Evan Clark is trying to grab a plastic barrel that is stuck in a garbage patch near the Hot Metal Bridge. Clark is a boat captain at Allegheny CleanWays and has made hundreds of cleanup trips. He estimates that about 75 percent of the waste the project recovers is plastic.

A woman drops off some hard-to-recycle products at ReuseFest on April 20 on Pittsburgh’s North Side.

Four volunteers participating in a Millvale street cleanup on April 20. From left to right: Melissa Mason, Millvale Mayor Brian Spoales, Lisa Bradley and Donna Pearson.

A man throws a plastic water bottle in a recycling container at a collection point for the City of Pittsburgh at Construction Junction. From here, trucks take the recyclables to a material recycling facility in Hazelwood where the glass, plastics and cans have to be separated.

A truck from the City of Pittsburgh collecting recyclables from blue bins in an alley in Bloomfield. These recyclables are taken to a material recycling facility in Hazelwood.

Recycling programs favor the blue bins over the blue plastic bags that are not recyclable and clog up sorting machines.

A truck from Waste Management dumps a load of recyclables – cardboard, plastics, paper, cans and shattered glass — on the tipping floor of the company’s Materials Recovery Facility at Neville Island.

Waste Management collects recyclables in many communities in the North Hills and South Hills.

According to the most recent South Hills contracts, Waste Management no longer collects glass and mixed plastics.

Plastic bags, including the blue recycling bags, are the first objects that need to be separated from the recycling stream at Waste Management’s facility on Neville Island.

Erika Deyarmin-Young, spokesperson for Waste Management, stands in front of a freshly dumped pile of recyclables at the tipping floor of the recycling facility at Neville Island. This is the result of single-stream recycling, where materials are mixed together and need to be separated in a labor-intensive process.

Before the mid-1990s plastics, glass and paper were usually collected separately. This simplified the process at the recycling facilities and made it easier to resell the collected materials.

Single stream became the norm as China was willing to import the resulting mix of recyclables. But China’s 2018 policy change sharply limited the ability of recycling companies to export plastics there.

Bales of plastic No. 2 are piled on top of each other at the recycling facility at Neville Island.

Waste Management says it has identified domestic customers who buy and reuse these plastics to make new products.

Deyarmin-Young stands in front of a pile of bales containing plastic No. 1 at the recycling facility at Neville Island.

Waste Management now sells the bales domestically.

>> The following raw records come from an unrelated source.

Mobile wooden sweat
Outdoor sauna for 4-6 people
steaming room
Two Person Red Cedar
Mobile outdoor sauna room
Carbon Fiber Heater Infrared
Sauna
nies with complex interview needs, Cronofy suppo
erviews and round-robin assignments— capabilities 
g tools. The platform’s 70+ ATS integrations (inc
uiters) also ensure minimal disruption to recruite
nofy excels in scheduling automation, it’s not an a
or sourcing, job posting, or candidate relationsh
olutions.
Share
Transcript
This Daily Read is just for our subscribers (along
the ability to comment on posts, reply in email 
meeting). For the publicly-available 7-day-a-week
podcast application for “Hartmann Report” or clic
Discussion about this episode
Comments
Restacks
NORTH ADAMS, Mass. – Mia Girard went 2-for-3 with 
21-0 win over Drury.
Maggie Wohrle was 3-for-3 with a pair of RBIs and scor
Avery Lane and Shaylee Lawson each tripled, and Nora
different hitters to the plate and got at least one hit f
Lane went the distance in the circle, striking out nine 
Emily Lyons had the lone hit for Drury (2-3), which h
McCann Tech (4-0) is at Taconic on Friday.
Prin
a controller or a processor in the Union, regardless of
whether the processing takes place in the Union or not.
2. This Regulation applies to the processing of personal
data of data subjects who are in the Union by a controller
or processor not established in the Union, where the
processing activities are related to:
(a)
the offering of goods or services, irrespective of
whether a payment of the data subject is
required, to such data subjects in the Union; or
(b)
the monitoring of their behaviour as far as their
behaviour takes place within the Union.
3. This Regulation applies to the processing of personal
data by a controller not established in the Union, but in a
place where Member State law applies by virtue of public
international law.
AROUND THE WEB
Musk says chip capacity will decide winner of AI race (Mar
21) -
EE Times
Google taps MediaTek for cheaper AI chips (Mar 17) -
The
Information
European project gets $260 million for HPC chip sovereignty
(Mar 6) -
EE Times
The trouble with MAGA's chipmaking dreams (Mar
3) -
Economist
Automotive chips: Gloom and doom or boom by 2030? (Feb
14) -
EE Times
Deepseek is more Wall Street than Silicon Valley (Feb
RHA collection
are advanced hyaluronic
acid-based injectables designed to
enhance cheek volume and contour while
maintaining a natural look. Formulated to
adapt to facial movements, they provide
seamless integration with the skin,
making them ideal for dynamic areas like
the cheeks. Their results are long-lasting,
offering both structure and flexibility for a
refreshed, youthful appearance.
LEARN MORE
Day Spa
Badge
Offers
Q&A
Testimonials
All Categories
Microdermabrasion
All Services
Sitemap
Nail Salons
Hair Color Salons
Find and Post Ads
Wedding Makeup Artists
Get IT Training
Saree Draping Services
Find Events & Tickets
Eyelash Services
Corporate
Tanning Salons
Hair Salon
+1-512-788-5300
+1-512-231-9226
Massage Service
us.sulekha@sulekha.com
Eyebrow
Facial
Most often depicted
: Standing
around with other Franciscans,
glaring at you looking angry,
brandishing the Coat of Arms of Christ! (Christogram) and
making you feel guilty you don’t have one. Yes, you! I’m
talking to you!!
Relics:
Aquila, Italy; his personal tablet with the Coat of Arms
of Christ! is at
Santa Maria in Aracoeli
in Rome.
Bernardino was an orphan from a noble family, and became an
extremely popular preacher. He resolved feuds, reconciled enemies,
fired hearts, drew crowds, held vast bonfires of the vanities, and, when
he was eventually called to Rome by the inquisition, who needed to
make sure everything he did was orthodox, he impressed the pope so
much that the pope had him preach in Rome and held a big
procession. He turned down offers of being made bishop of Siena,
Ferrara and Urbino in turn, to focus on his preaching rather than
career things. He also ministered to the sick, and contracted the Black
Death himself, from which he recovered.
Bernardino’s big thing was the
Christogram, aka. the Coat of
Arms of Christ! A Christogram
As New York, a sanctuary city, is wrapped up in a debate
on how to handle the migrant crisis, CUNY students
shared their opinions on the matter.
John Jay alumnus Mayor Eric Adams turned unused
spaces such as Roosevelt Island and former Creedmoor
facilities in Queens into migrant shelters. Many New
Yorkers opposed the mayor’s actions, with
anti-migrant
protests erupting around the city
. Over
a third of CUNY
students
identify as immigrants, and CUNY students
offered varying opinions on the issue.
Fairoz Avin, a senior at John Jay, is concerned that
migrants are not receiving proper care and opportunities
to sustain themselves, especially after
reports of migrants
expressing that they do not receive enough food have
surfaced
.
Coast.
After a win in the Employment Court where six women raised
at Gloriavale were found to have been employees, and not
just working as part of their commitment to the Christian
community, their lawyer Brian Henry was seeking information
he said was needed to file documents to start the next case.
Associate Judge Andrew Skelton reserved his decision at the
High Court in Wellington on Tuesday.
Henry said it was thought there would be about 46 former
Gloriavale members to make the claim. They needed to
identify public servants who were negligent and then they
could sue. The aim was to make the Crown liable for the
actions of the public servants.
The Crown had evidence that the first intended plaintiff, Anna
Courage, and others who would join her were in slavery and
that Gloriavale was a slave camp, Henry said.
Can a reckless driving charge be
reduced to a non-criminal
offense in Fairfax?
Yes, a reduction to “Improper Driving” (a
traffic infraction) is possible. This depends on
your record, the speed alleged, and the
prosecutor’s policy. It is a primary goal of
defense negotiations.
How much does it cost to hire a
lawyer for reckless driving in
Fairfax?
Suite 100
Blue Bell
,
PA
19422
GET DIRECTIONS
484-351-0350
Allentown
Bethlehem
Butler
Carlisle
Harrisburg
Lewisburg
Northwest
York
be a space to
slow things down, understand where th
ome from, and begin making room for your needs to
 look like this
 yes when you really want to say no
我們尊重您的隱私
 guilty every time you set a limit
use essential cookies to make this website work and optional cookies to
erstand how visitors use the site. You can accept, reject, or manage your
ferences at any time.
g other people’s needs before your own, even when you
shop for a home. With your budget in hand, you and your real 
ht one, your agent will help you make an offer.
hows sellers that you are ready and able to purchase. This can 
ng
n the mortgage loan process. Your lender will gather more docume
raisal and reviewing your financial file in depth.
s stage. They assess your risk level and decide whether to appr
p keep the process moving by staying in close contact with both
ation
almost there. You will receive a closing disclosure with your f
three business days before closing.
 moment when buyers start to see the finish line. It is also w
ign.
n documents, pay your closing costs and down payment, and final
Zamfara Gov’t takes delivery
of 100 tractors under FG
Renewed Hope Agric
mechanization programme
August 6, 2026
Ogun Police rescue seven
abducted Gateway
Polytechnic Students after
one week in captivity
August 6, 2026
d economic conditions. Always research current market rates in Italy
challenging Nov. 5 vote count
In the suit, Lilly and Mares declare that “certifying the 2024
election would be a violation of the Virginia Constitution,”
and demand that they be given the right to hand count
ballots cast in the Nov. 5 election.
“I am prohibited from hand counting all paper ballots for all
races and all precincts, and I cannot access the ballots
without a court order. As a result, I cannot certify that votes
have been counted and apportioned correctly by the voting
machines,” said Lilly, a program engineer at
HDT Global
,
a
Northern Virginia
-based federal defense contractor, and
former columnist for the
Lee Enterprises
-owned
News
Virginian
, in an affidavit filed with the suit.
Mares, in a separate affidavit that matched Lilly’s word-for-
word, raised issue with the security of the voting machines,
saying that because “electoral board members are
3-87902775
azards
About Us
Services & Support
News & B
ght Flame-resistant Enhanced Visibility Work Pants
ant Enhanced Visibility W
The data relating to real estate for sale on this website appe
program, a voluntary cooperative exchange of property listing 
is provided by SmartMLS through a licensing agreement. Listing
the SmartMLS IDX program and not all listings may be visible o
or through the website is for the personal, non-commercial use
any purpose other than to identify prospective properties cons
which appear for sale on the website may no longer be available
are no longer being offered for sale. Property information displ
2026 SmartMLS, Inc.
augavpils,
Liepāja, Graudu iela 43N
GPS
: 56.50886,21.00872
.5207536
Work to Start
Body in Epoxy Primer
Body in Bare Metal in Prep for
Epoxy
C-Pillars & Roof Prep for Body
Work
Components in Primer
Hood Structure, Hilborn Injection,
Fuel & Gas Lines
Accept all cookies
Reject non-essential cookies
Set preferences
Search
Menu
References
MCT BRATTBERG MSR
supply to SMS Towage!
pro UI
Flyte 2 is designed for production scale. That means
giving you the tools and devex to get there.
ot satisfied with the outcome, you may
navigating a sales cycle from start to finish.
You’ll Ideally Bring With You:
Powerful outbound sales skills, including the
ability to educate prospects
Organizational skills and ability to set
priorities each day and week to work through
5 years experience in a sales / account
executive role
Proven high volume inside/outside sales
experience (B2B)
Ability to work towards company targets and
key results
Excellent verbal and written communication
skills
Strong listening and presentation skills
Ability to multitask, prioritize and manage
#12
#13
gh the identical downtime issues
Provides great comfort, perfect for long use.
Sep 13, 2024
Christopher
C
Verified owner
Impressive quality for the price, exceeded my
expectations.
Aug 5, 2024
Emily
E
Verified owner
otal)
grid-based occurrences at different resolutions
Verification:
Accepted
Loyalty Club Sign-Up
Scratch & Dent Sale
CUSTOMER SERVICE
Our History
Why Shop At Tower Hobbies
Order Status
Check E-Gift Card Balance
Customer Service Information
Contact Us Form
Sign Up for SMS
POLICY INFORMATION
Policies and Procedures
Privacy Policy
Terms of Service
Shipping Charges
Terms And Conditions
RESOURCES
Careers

A recycling container in Construction Junction’s drop-off lot in North Point Breeze. The poster shows the bottles, cans, tubs, jugs and jars that can be recycled in the City of Pittsburgh.

This piece of art ⁠— depicting a baby raccoon ⁠— was made from discarded plastic objects by the Portuguese artist Bordalo II. It is attached to the building occupied by Construction Junction. The organization promotes conservation through reuse of building materials.